There is no fine for the speed between $40\text{mi}/\text{h}$ and $65\text{mi}/\text{h}$. So the fine for speed between $40\text{mi}/\text{h}$ and $65\text{mi}/\text{h}$ is,

$F\left(x\right)=0$.

The speed above $65\text{mi}/\text{h}$ is,

$\text{Speed}=x-65$.

The fine for speed above the $65\text{mi}/\text{h}$ is,

$F\left(x\right)=15\left(x-65\right)$.

Hence, the complete expressions is, $F\left(x\right)=\{\begin{array}{l}15\left(40-x\right)\text{if}0<x<40\\ 0\text{if}\text{40}\le x\le 65\\ 15\left(x-65\right)\text{if}x>65\end{array}$.

To determine

To find: The value of expression $F\left(x\right)$ at given nights.

Answer to Problem 79E

Total fine at $F\left(30\right)$ is $\$150$, at $F\left(30\right)$ is $0$ and at $F\left(75\right)$ is $\$150$.

Explanation of Solution

Given:

The given expression is,

$F\left(x\right)=\{\begin{array}{l}15\left(40-x\right)\text{if}0<x<40\\ 0\text{if}\text{40}\le x\le 65\\ 15\left(x-65\right)\text{if}x>65\end{array}$

Calculation:

The given expression is,

$F\left(x\right)=\{\begin{array}{l}15\left(40-x\right)\text{if}0<x<40\\ 0\text{if}\text{40}\le x\le 65\\ 15\left(x-65\right)\text{if}x>65\end{array}$

Expression for speed $30\text{mi}/\text{h}$,

$F\left(x\right)=\{15\left(40-x\right)\text{if}0<x<40$

Substitute $30$ for x in the above expression to find the value of $F\left(30\right)$,

$\begin{array}{c}F\left(30\right)=15\left(40-30\right)\\ =\$150\end{array}$

So, total fine at $F\left(30\right)$ is $\$150$.

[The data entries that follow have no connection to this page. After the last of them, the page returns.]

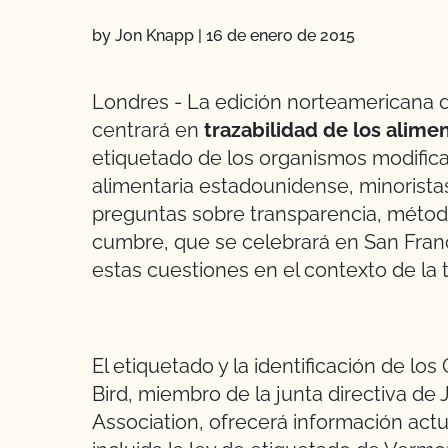
by Jon Knapp
|
16 de enero de 2015
Londres - La edición norteamericana 
centrará en
trazabilidad de los alime
etiquetado de los organismos modific
alimentaria estadounidense, minorist
preguntas sobre transparencia, métod
cumbre, que se celebrará en San Franci
estas cuestiones en el contexto de la t
El etiquetado y la identificación de lo
Bird, miembro de la junta directiva de J
Association, ofrecerá información actua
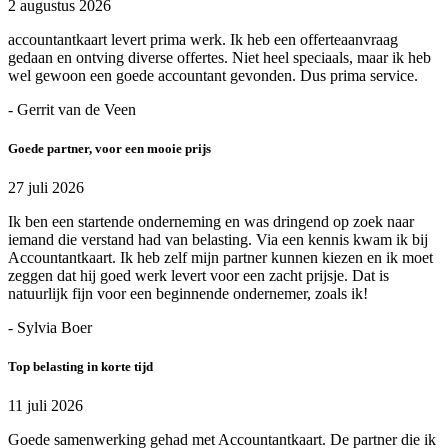
2 augustus 2026
accountantkaart levert prima werk. Ik heb een offerteaanvraag
gedaan en ontving diverse offertes. Niet heel speciaals, maar ik heb
wel gewoon een goede accountant gevonden. Dus prima service.
- Gerrit van de Veen
Goede partner, voor een mooie prijs
27 juli 2026
Ik ben een startende onderneming en was dringend op zoek naar
iemand die verstand had van belasting. Via een kennis kwam ik bij
Accountantkaart. Ik heb zelf mijn partner kunnen kiezen en ik moet
zeggen dat hij goed werk levert voor een zacht prijsje. Dat is
natuurlijk fijn voor een beginnende ondernemer, zoals ik!
- Sylvia Boer
Top belasting in korte tijd
11 juli 2026
Goede samenwerking gehad met Accountantkaart. De partner die ik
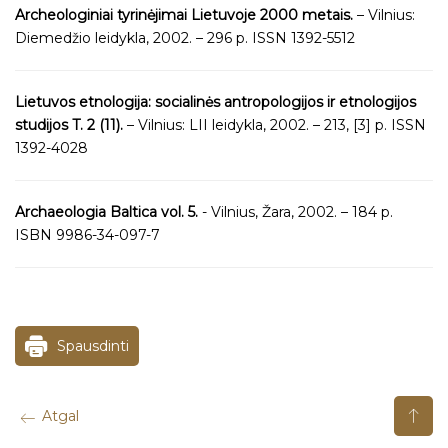
Archeologiniai tyrinėjimai Lietuvoje 2000 metais.
– Vilnius:
Diemedžio leidykla, 2002. – 296 p. ISSN 1392-5512
Lietuvos etnologija: socialinės antropologijos ir etnologijos
studijos T. 2 (11).
– Vilnius: LII leidykla, 2002. – 213, [3] p. ISSN
1392-4028
Archaeologia Baltica vol. 5.
- Vilnius, Žara, 2002. – 184 p.
ISBN 9986-34-097-7
Spausdinti
Atgal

Expression for speed $50\text{mi}/\text{h}$,

$F\left(x\right)=\{0\text{if}\text{40}\le x\le 65$

So, total fine at $F\left(30\right)$ is $0$.

Expression for speed $75\text{mi}/\text{h}$,

$F\left(x\right)=\{15\left(x-65\right)\text{if}x>65$

Substitute $75$ for x in the above expression to find the value of $F\left(75\right)$,

$\begin{array}{c}F\left(30\right)=15\left(75-65\right)\\ =\$150\end{array}$

So, total fine at $F\left(75\right)$ is $\$150$.

Hence, total fine at $F\left(30\right)$ is $\$150$, at $F\left(30\right)$ is $0$ and at $F\left(75\right)$ is $\$150$.

To determine

To explain: The resultant of given function at certain values mentioned in part (b).

Answer to Problem 79E

This represents the total cost of staying at the hotel.

Explanation of Solution

From part (b),

Total fine at $F\left(30\right)$ is $\$150$, at $F\left(30\right)$ is $0$ and at $F\left(75\right)$ is $\$150$.

This represents the total fine at the violating the speed limits.